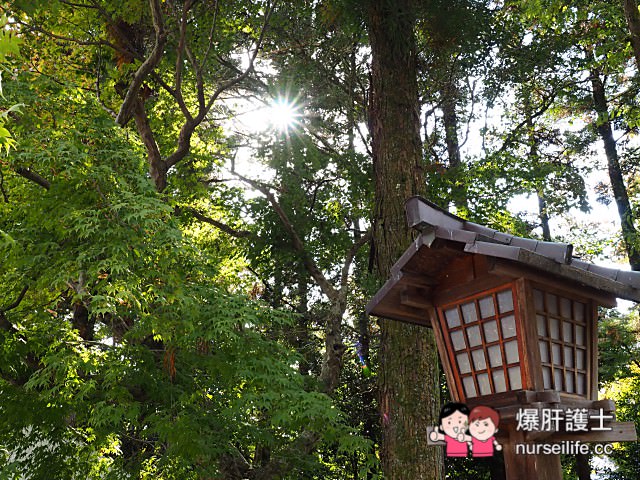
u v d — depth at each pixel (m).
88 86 11.35
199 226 14.90
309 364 14.66
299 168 13.70
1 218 7.23
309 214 14.02
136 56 10.68
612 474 14.70
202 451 7.27
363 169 13.22
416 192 8.59
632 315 15.68
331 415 7.54
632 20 8.31
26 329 7.69
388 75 9.04
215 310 7.48
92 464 8.02
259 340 8.07
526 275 3.16
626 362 14.98
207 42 12.20
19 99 6.74
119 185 6.95
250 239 13.79
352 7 9.28
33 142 6.74
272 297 14.62
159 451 8.99
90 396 7.51
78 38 10.38
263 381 7.48
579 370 3.37
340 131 14.42
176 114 13.77
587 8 12.60
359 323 14.76
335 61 13.60
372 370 14.52
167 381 8.00
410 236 8.30
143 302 6.81
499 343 3.24
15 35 2.49
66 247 6.85
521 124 15.27
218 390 8.58
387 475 7.75
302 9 12.79
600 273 3.35
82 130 7.20
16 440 7.77
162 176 11.04
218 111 15.01
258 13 12.73
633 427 3.13
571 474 15.43
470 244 3.21
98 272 6.15
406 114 8.92
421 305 3.55
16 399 7.07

**WHAT THE TASK REQUIRES**
All lines from the one with "16 440 7.77" to the end of the material above should be copied exactly, both ends included, and nothing else.

**OUTPUT FOR THIS EXERCISE**
16 440 7.77
162 176 11.04
218 111 15.01
258 13 12.73
633 427 3.13
571 474 15.43
470 244 3.21
98 272 6.15
406 114 8.92
421 305 3.55
16 399 7.07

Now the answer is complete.